La Presse Anarchiste

Échos

Anti­ci­pa­tion téméraire.

L’empereur d’Allemagne vient de déci­der que l’uniforme des troupes en temps de paix serait uni­for­mé­ment vert-réséda.

Nous avons bien peur que ce soit Lui qui soit vert.

L’esprit des « coquilles ».

Il s’agit des coquilles typo­gra­phiques ; on sait qu’il en est de bonnes par­fois. La sui­vante date de l’année der­nière mais n’en est pas plus vieille pour cela ; elle pro­vient de ce qu’une « mau­vaise ligne » de lino­type (machine à com­po­ser qui assemble et fond les carac­tères sur une seule ligne) avait été lais­sée par mégarde au-des­sous de la « bonne ligne » lors de la « mise en pages » :

L’empereur ira l’été pro­chain à Cor­fou fou.

Comp­ta­bi­li­té en par­tie trouble.

« Faire part d’enterrement d’un jeune homme écra­sé par un tramway :

« Les familles X. Y, ont la dou­leur de vous faire part de la perte cruelle qui vient de les frap­per en la per­sonne de M. X., que Dieu a rap­pe­lé à lui accidentellement. »

Il en fait bien d’autres, acci­den­tel­le­ment. On demande un expert-comp­table pour le Para­dis. On tient trop mal les comptes, là-haut.

Courte vue.

# DONNÉES:
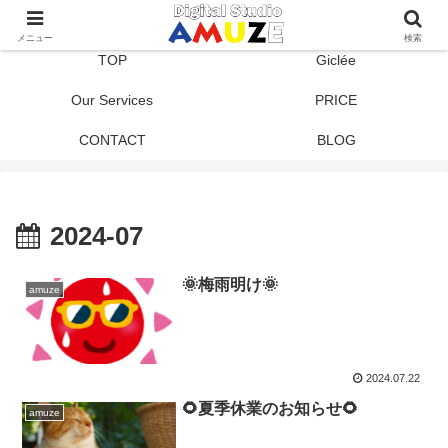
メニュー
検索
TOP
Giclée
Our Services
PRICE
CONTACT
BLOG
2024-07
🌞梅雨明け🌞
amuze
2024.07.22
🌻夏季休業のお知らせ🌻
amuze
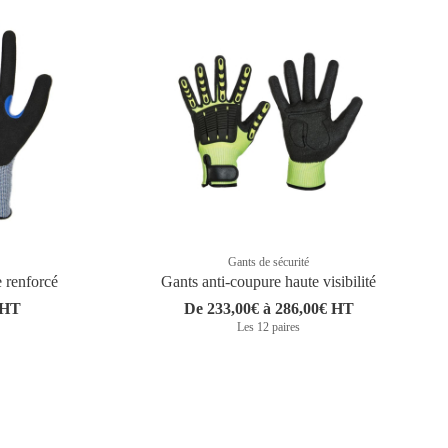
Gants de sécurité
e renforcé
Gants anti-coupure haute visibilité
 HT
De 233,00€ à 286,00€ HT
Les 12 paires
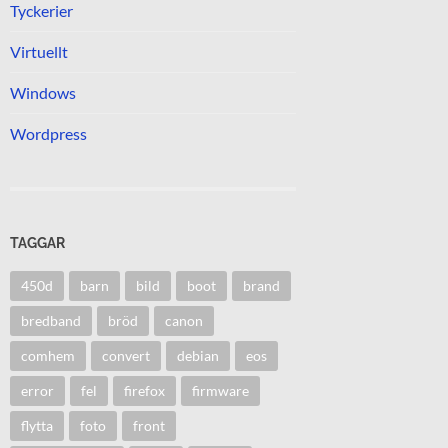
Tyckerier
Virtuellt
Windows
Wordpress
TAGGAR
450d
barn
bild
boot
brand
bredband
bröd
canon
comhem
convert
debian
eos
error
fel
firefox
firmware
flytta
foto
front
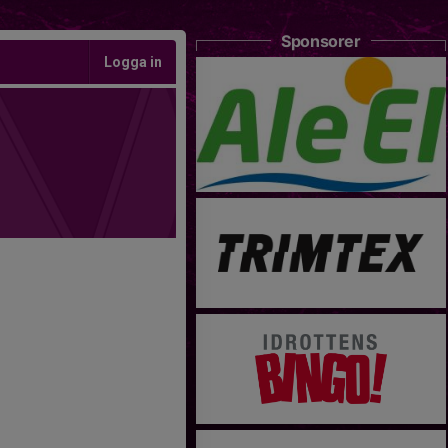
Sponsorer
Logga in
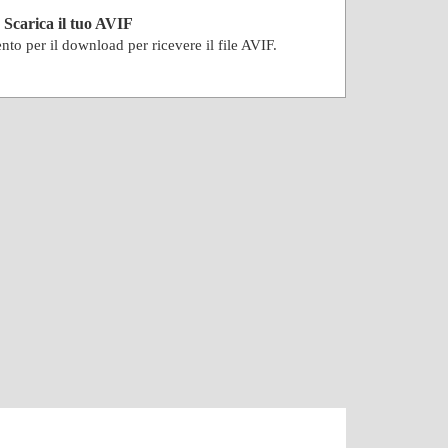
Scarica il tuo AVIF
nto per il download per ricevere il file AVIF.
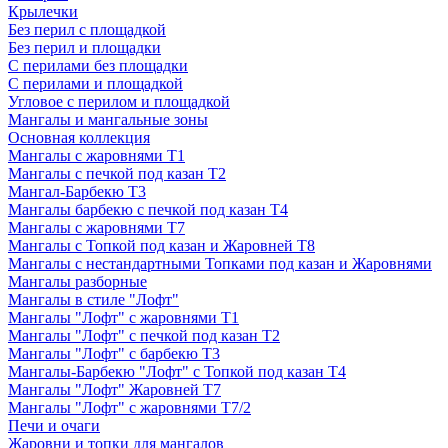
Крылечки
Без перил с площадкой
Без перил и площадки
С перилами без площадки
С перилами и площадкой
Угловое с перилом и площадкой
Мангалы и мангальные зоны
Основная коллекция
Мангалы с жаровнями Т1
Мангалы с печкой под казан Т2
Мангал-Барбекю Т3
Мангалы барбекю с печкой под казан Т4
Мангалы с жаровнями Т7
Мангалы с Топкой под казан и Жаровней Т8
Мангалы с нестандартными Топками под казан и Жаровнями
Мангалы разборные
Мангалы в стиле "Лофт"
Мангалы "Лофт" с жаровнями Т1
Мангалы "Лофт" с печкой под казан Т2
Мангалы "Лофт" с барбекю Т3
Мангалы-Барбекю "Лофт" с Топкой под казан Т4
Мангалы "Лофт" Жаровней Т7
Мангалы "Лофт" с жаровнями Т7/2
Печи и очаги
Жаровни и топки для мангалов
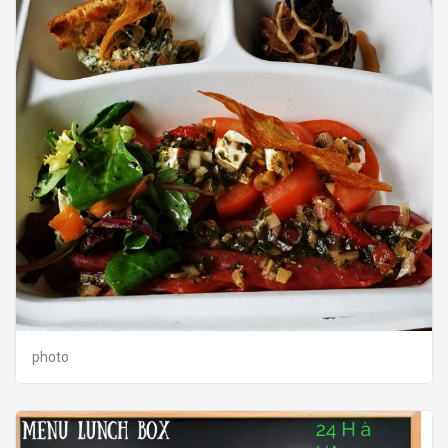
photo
--
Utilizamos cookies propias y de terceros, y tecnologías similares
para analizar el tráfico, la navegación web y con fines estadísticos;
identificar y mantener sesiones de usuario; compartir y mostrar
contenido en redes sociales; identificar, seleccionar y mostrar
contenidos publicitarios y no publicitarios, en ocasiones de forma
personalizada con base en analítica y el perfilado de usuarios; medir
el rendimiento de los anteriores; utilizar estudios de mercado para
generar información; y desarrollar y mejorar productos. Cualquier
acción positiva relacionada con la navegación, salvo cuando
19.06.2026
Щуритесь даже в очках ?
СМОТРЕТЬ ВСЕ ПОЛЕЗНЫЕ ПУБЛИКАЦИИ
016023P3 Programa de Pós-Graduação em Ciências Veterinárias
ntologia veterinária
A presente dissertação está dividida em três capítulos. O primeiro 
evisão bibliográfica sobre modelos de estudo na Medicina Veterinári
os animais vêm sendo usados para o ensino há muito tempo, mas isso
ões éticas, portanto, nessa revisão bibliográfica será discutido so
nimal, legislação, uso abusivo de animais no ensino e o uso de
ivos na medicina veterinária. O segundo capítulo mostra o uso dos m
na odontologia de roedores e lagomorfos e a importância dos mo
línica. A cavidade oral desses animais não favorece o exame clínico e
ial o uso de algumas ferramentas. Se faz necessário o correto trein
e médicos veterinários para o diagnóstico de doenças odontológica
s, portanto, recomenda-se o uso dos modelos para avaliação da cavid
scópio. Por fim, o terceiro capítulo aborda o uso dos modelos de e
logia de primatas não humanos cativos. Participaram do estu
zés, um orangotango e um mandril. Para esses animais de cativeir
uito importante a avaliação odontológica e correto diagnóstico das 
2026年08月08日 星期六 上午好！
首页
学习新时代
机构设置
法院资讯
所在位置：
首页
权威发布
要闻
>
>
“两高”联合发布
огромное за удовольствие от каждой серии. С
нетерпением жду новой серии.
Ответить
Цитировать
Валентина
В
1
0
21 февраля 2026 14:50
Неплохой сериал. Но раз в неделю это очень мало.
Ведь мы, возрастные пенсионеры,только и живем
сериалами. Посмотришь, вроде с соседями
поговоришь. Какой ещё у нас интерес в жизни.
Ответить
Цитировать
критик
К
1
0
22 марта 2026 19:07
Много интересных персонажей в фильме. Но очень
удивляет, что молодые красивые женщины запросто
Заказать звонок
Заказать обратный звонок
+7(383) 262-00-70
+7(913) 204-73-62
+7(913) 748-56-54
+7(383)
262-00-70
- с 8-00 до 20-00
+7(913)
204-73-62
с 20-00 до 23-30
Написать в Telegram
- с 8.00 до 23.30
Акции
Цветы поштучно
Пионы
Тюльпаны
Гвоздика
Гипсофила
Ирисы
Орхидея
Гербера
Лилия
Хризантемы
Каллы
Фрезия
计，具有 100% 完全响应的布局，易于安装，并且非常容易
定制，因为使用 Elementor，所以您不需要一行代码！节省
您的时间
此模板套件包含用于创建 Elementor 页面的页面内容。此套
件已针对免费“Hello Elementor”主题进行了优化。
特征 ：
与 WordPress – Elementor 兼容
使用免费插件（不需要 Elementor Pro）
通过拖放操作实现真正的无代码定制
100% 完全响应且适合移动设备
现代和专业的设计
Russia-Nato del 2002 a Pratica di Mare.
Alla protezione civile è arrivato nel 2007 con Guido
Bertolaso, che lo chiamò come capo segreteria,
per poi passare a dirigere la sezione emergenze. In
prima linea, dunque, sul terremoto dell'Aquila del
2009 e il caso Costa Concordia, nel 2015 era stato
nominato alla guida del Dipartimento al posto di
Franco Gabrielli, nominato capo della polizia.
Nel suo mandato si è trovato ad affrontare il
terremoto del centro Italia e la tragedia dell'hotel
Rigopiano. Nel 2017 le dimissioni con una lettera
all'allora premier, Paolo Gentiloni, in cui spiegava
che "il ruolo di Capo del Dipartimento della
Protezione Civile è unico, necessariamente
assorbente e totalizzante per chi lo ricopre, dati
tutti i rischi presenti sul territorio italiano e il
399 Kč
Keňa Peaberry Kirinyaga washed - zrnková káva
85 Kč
--
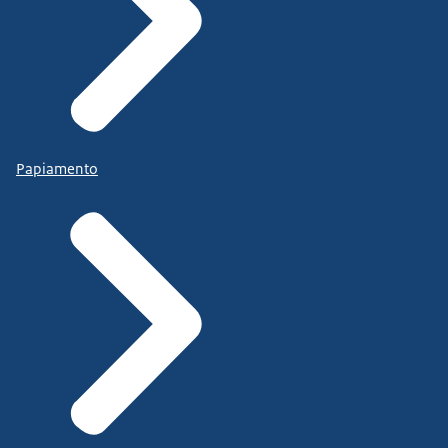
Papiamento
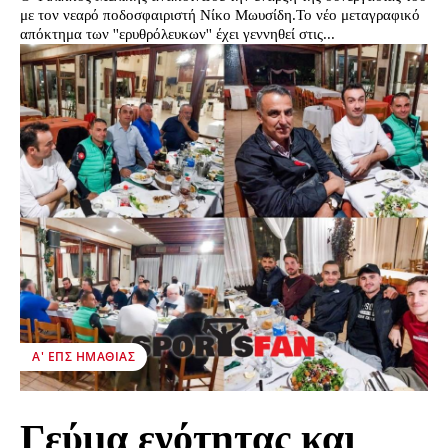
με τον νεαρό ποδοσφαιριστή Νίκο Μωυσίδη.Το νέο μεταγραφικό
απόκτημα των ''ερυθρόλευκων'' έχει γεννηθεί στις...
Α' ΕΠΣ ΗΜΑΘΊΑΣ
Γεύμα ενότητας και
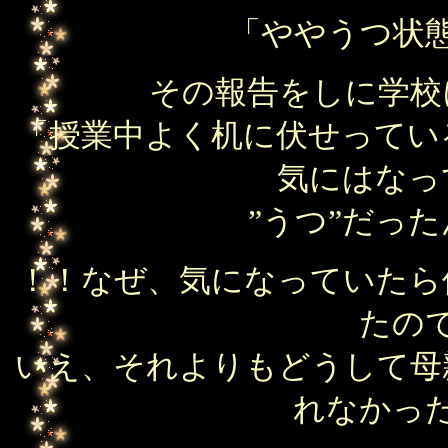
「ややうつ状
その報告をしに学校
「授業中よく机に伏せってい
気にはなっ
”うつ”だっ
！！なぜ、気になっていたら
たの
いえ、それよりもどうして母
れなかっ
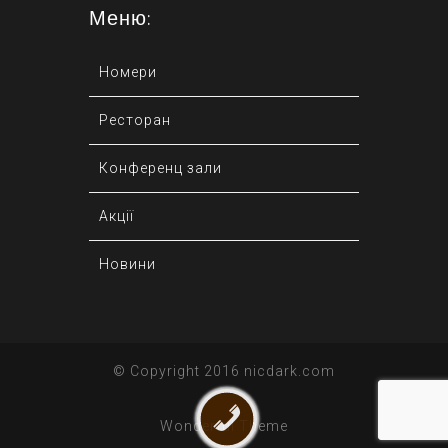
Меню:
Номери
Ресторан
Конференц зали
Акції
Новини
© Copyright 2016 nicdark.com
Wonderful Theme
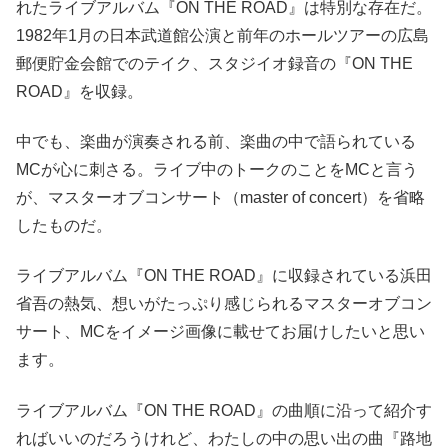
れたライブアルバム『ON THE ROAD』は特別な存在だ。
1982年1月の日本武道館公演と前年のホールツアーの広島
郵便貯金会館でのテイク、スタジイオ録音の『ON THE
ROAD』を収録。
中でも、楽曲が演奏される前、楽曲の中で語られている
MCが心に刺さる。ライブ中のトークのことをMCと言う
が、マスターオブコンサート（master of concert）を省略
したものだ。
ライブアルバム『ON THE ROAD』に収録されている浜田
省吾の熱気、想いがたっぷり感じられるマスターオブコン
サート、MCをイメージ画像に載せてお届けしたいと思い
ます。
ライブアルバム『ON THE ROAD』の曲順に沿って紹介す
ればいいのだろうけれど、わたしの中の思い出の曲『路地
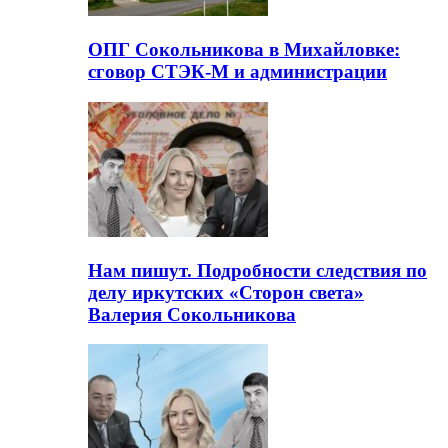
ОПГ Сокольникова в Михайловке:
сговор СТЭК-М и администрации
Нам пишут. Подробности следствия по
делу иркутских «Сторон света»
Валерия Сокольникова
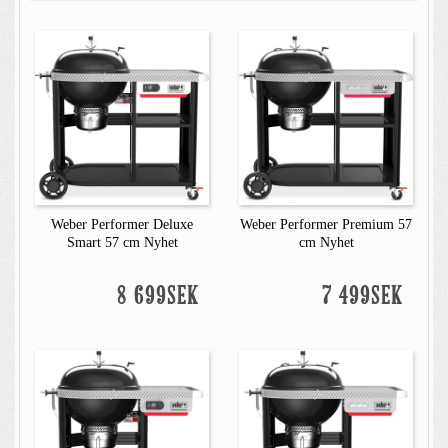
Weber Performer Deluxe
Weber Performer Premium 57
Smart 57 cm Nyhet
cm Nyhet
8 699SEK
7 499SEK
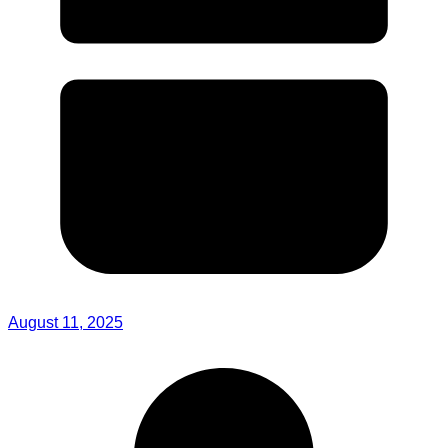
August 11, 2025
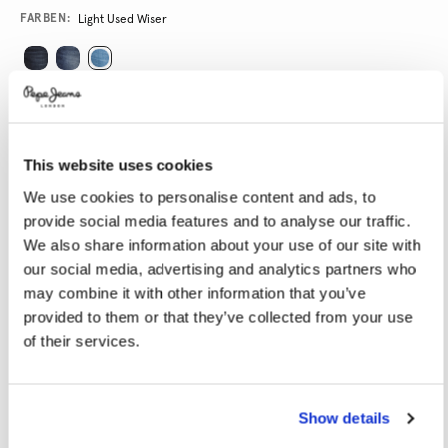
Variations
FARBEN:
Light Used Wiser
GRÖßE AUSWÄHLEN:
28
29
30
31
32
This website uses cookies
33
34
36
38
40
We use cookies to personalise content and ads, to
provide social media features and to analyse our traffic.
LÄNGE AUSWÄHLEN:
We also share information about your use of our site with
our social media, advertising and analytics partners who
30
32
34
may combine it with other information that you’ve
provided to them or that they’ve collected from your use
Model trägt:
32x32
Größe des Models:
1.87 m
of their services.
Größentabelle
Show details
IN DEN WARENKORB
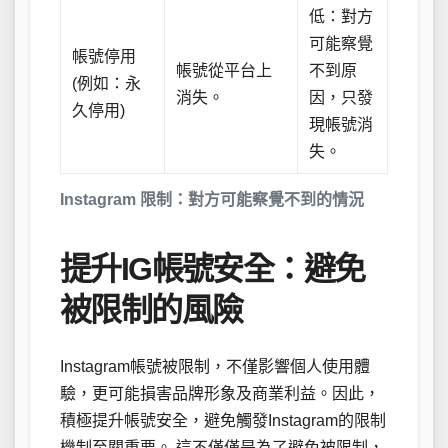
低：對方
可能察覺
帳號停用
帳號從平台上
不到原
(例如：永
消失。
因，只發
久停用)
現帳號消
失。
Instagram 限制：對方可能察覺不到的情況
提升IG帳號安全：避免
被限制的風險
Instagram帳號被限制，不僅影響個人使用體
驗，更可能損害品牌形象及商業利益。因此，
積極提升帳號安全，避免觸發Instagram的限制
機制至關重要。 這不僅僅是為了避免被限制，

# EXPLORER LE MATÉRIEL:
A) Recopiez fidèlement le passage du texte qui va de « L’empereur d’Allemagne vient » à « Lui qui soit vert. ».
B) Répondez à ces questions d'après le texte :
(i) Quelle couleur l'empereur d'Allemagne a-t-il choisie pour l'uniforme des troupes en temps de paix ?
(ii) Quelle machine assemble et fond les caractères sur une seule ligne ?
(iii) Selon le faire-part, de quelle façon le jeune homme est-il mort ?
Répondez en vous appuyant uniquement sur le texte.

# RÉPONSES À L'EXERCICE:
A)
L’empereur d’Allemagne vient de déci­der que l’uniforme des troupes en temps de paix serait uni­for­mé­ment vert-réséda.

Nous avons bien peur que ce soit Lui qui soit vert.

B)
(i) Le vert-réséda.
(ii) La linotype.
(iii) Il a été écrasé par un tramway.